By Ralph Leischner, M.D.
Bronchogenic carcinoma is a malignant neoplasm of the lung arising from the epithelium of the bronchus or bronchiole.
Bronchogenic carcinomas begin as a small focus of atypical epithelial cells within the bronchial mucosa. As the lesion progresses, the atypia becomes frankly malignant and the neoplasm grows in size. The neoplasm may grow into the bronchial lumen, along the mucosa or into the bronchial wall and adjacent lung parenchyma. Eventually the neoplasm spreads to regional lymph nodes and distant organs such as the liver, brain and bone. Most bronchogenic carcinomas form a mass in or near the hilus. Some neoplasms, especially the adenocarcinomas, form a mass in the periphery of the lung. Refer to Figure 15-42 in your textbook. The following classification scheme represents the major histologic types of bronchogenic carcinoma. Refer to Table 15-10 in your textbook.
Squamous Cell Carcinoma: The neoplasm is composed of malignant squamous cells which may vary in degree of differentiation from tumor to tumor. A well differentiated squamous cell carcinoma may form keratin and intercellular bridges. Refer to Figure 15- 44 in your textbook. CLINICAL NOTE: This neoplasm is most common in men and is closely related to smoking.
Adenocarcinoma: The neoplasm is composed of malignant glandular epithelium which may vary in degree of differentiation from tumor to tumor. Well differentiated neoplasms may form distinct glands, other neoplasms may vary from forming papillary structures to solid neoplasms without any gland formation. Adenocarcinomas tend to be smaller than other bronchogenic carcinomas and located in the periphery of the lung. A distinctive type of adenocarcinoma is bronchioloalveolar carcinoma. CLINICAL NOTE: This neoplasm is the most common type in women and nonsmokers.

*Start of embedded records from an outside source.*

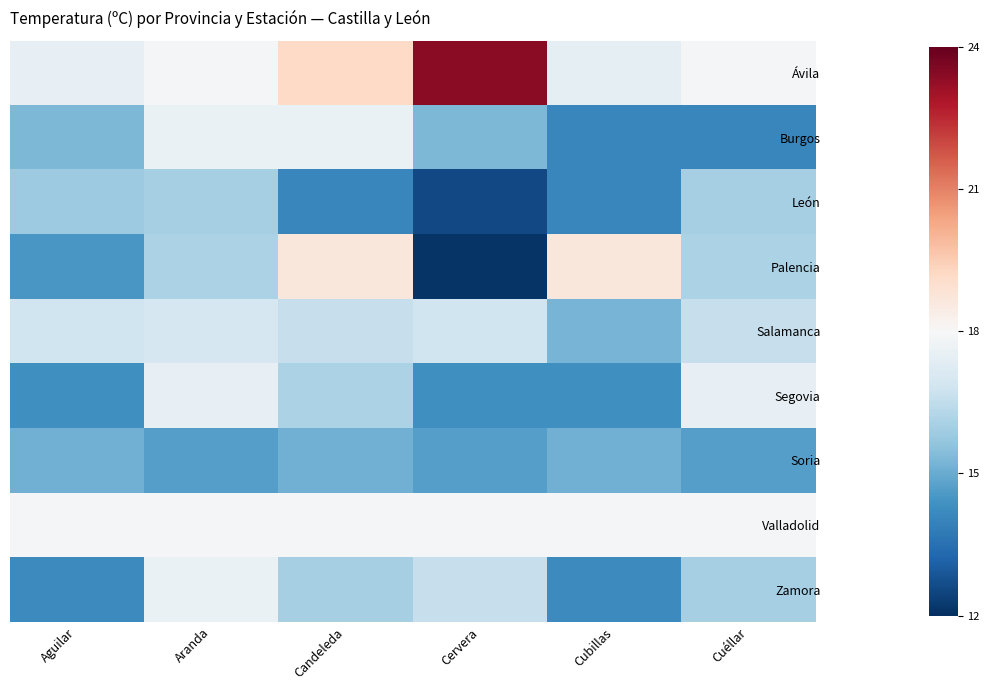

At which category is the sum across all series the highest?

Aranda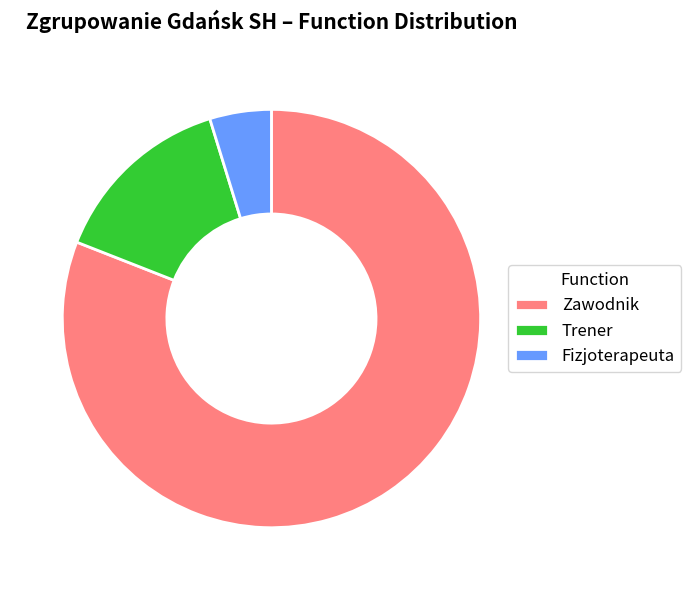

Which slice is the smallest?

Fizjoterapeuta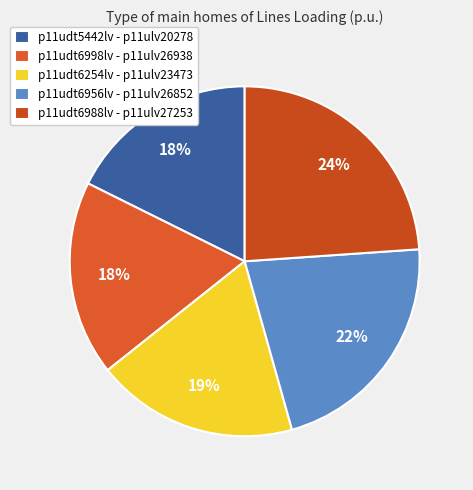

Count the number of slices in the pie.

5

Small cell carcinoma: The neoplasm is composed of small cells containing dark blue, round nuclei and sparse cytoplasm. These cells resemble (but are not) lymphocytes and are arranged in clusters. Refer to Figure 15-43 in your textbook. Electron microscopy reveals that these cells contain neurosecretory granules, indicating their origin from neuroendocrine cells. Refer to Figure 15-44 in your textbook. CLINICAL NOTE: This neoplasm is strongly related to smoking. It is a very aggressive neoplasm, generally having metastasized at the time of diagnosis.
Large cell carcinoma: The neoplasm is composed of large, undifferentiated malignant cells.
Bronchioloalveolar carcinoma: The neoplasm is a distinctive form of adenocarcinoma. The neoplasm arises from the epithelium of the terminal bronchiole or the alveolus. The neoplastic cells are columnar, lining alveoli or form palliary growths which project into the alveolus. Refer to Figure 15-45 in your textbook. The neoplasm, almost always arising in the periphery, is solitary or forms multiple coalescing nodules.
Bronchogenic carcinoma tends to form an intraluminal mass which may partially or completely obstruct the bronchus. The neoplasm also may compress or invade local structures such as aorta, esophagus, superior vena cava or cervical sympathetic chain. What are the clinicopathologic consequences of obstruction or invasion?
Bronchogenic carcinoma may present with a variety clinical manifestations but the major findings are cough, weight loss, chest pain and dyspnea. These neoplasms also have the capacity to secrete hormones or hormone-like substances which have a variety of clinical effects.